I’ll let you know how it goes when more bits arrive!

Ecogeek: Tetrapaks

August 1st, 2007

Tetrapaks. They’re excellent at keeping the orange juice on the shelf in the fridge (and not in a puddle at the bottom of the fruit drawer). All well and good. But, after I have full enjoyed my orange juice, can I recycle them? After half an hour’s serious internet browsing the answer is… maybe, possibly and I don’t know.

See, on Sarah’s carton of milk that I was flattening to recycle/bin there was this URL: tetrapakrecycling.co.uk which leads to some excellent hyperbolic propaganda that told me just how wonderful Tetrapaks are and that if my drink isn’t provided in a Tetrapak then I should be suspicious and prepared for death should the drink not have been shielded from the deadly sunlight. It’s quite dark in my fridge when the door’s closed but I’ll put that aside for now.

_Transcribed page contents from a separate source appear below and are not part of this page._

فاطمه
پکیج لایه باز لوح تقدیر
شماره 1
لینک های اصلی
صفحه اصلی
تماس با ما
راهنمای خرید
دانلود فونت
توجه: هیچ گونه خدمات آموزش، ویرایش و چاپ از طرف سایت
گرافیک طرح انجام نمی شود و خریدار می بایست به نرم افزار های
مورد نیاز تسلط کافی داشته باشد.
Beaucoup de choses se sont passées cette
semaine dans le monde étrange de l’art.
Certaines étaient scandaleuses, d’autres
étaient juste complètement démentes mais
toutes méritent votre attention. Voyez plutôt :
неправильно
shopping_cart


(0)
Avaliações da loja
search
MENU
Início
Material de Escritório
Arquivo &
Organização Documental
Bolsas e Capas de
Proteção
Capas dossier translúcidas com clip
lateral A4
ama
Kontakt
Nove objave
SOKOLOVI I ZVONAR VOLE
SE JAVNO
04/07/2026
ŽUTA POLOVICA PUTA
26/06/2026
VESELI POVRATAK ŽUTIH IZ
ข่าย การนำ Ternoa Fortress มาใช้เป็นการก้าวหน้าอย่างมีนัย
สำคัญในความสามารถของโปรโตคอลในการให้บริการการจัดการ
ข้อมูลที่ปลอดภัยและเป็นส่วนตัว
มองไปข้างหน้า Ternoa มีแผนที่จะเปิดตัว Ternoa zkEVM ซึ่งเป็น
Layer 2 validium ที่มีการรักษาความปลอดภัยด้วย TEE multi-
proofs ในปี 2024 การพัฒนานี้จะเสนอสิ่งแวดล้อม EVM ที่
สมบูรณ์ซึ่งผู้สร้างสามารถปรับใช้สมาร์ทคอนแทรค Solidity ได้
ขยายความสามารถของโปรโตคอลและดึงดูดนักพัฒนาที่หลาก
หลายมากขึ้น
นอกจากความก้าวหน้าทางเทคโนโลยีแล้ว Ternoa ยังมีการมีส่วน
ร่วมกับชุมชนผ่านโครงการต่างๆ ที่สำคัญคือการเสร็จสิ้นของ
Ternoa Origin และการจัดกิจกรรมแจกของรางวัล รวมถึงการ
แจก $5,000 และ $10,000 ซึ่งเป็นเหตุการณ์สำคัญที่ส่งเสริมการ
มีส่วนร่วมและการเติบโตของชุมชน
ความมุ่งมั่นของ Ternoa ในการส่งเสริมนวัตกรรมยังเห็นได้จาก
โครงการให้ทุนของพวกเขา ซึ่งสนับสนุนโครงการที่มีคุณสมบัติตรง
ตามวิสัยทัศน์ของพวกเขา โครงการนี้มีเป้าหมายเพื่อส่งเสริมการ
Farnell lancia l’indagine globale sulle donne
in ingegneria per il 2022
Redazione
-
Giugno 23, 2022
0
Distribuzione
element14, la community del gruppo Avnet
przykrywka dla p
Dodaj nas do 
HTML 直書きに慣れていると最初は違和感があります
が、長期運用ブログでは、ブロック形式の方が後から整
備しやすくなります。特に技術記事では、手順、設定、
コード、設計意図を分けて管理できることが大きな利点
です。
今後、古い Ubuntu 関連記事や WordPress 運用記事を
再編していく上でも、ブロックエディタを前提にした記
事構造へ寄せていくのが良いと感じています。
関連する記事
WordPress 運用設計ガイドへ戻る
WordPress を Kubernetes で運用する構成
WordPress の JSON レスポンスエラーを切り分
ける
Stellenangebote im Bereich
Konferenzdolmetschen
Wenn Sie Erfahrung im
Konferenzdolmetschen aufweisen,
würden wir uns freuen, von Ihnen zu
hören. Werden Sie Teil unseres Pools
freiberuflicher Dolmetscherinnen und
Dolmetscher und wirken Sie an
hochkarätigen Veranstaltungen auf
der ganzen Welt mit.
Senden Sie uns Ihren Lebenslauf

The website did tell me that Tetrapaks are formed of a seven layer laminate (this makes them nigh on impossible to recycle into anything meaningful). The recycling process apparently goes like this:

1) Baled cartons are dropped into a pulper, similar to a giant domestic food mixer,
2) filled with water, and
3) pulped for around 20 minutes.
4) This breaks down the packaging to produce a grey-brown mixture.
5) The aluminium foil and polyethylene are separated from the fibre,
which is recovered to make new paper products.
6) The remaining mix of plastic and aluminium can then be used in furniture, to generate energy or even separated out into pure aluminium and paraffin.

So basically you dump them in water and beat the crap out of them and at the end you get two types of sludge, papery sludge and plasticy sludge. You can then make paper out of the paper sludge and pretty much bugger all with the plastic sludge. Oh, but you can always set fire to it! Sorted!

OK, so can I recycle it? Well that depends on your local authority having the right (wet and beat crap out of) facilities. And does my local authority? Maybe. Hop on to www.edinburgh.gov.uk and have a look. I found this PDF which helpfully tells me the stuff I can put in the tenement recycling bins. The closest thing to a Tetrapak in the list is “Cardboard Drinks Cartons”, but there is a photo of Tetrapaks (to the right, the central photo is of beer cans, welcome to Scotland!). But I’m not supposed to put in the lids which the Tetrapak Recycling site said I could.

So my final answer to “can I recycle a Tetrapak” is a tentative “mostly”.

If you’re not lucky enough to have a council that will recycle Tetrapaks (and according to the Tetrapak Recycling site the entire UK is “coming soon”) then they have a cunning plan. And it really is cunning. Take all your Tetrapaks, put them in a big cardboard box, print out and affix this label, take the box to your local post office and pay a small fortune to have the box shipped to Somerset! Baldrick would have been proud.